* _To do_:
Every line below is to be quoted exactly, with nothing added or dropped.

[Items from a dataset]
--*--

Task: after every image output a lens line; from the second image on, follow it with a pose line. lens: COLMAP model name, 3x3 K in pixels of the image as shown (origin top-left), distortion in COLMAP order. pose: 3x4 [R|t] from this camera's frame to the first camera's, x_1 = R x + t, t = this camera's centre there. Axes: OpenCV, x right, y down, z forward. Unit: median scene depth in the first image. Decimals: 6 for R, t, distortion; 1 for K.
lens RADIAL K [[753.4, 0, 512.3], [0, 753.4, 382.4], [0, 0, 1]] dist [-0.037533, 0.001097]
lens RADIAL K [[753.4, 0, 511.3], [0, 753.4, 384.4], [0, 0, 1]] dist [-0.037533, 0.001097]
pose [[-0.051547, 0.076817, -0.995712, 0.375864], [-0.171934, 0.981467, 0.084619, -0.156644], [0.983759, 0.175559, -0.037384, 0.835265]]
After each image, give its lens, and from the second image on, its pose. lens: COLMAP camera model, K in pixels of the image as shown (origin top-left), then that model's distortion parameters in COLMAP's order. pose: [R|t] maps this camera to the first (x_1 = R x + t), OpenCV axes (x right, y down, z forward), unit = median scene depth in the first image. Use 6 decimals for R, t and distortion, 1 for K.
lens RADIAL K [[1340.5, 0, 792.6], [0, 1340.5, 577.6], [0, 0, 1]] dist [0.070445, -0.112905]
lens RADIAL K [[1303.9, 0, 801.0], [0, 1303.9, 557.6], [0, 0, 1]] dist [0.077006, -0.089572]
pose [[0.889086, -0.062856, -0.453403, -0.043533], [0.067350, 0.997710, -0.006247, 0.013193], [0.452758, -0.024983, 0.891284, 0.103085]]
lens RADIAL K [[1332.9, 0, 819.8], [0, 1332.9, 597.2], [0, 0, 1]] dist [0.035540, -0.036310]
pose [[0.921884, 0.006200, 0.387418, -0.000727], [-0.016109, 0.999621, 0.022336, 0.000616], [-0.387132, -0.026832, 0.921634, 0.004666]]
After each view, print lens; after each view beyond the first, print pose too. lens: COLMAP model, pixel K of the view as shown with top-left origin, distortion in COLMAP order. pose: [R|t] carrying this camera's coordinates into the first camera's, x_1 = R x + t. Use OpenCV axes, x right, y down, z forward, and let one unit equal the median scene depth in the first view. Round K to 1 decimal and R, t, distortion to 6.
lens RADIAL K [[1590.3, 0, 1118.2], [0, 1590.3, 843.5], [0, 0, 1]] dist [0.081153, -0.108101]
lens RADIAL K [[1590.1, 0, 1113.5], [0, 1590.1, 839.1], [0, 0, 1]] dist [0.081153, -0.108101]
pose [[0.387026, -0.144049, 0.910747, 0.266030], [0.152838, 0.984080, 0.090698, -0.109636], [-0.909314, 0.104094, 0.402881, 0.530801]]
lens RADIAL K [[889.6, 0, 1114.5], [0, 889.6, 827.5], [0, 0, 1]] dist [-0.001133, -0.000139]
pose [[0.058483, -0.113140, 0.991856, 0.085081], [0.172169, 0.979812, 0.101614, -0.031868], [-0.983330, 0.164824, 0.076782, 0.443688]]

--*--

* _Answer to the exercise_:
Task: after every image output a lens line; from the second image on, follow it with a pose line. lens: COLMAP model name, 3x3 K in pixels of the image as shown (origin top-left), distortion in COLMAP order. pose: 3x4 [R|t] from this camera's frame to the first camera's, x_1 = R x + t, t = this camera's centre there. Axes: OpenCV, x right, y down, z forward. Unit: median scene depth in the first image. Decimals: 6 for R, t, distortion; 1 for K.
lens RADIAL K [[753.4, 0, 512.3], [0, 753.4, 382.4], [0, 0, 1]] dist [-0.037533, 0.001097]
lens RADIAL K [[753.4, 0, 511.3], [0, 753.4, 384.4], [0, 0, 1]] dist [-0.037533, 0.001097]
pose [[-0.051547, 0.076817, -0.995712, 0.375864], [-0.171934, 0.981467, 0.084619, -0.156644], [0.983759, 0.175559, -0.037384, 0.835265]]
After each image, give its lens, and from the second image on, its pose. lens: COLMAP camera model, K in pixels of the image as shown (origin top-left), then that model's distortion parameters in COLMAP's order. pose: [R|t] maps this camera to the first (x_1 = R x + t), OpenCV axes (x right, y down, z forward), unit = median scene depth in the first image. Use 6 decimals for R, t and distortion, 1 for K.
lens RADIAL K [[1340.5, 0, 792.6], [0, 1340.5, 577.6], [0, 0, 1]] dist [0.070445, -0.112905]
lens RADIAL K [[1303.9, 0, 801.0], [0, 1303.9, 557.6], [0, 0, 1]] dist [0.077006, -0.089572]
pose [[0.889086, -0.062856, -0.453403, -0.043533], [0.067350, 0.997710, -0.006247, 0.013193], [0.452758, -0.024983, 0.891284, 0.103085]]
lens RADIAL K [[1332.9, 0, 819.8], [0, 1332.9, 597.2], [0, 0, 1]] dist [0.035540, -0.036310]
pose [[0.921884, 0.006200, 0.387418, -0.000727], [-0.016109, 0.999621, 0.022336, 0.000616], [-0.387132, -0.026832, 0.921634, 0.004666]]
After each view, print lens; after each view beyond the first, print pose too. lens: COLMAP model, pixel K of the view as shown with top-left origin, distortion in COLMAP order. pose: [R|t] carrying this camera's coordinates into the first camera's, x_1 = R x + t. Use OpenCV axes, x right, y down, z forward, and let one unit equal the median scene depth in the first view. Round K to 1 decimal and R, t, distortion to 6.
lens RADIAL K [[1590.3, 0, 1118.2], [0, 1590.3, 843.5], [0, 0, 1]] dist [0.081153, -0.108101]
lens RADIAL K [[1590.1, 0, 1113.5], [0, 1590.1, 839.1], [0, 0, 1]] dist [0.081153, -0.108101]
pose [[0.387026, -0.144049, 0.910747, 0.266030], [0.152838, 0.984080, 0.090698, -0.109636], [-0.909314, 0.104094, 0.402881, 0.530801]]
lens RADIAL K [[889.6, 0, 1114.5], [0, 889.6, 827.5], [0, 0, 1]] dist [-0.001133, -0.000139]
pose [[0.058483, -0.113140, 0.991856, 0.085081], [0.172169, 0.979812, 0.101614, -0.031868], [-0.983330, 0.164824, 0.076782, 0.443688]]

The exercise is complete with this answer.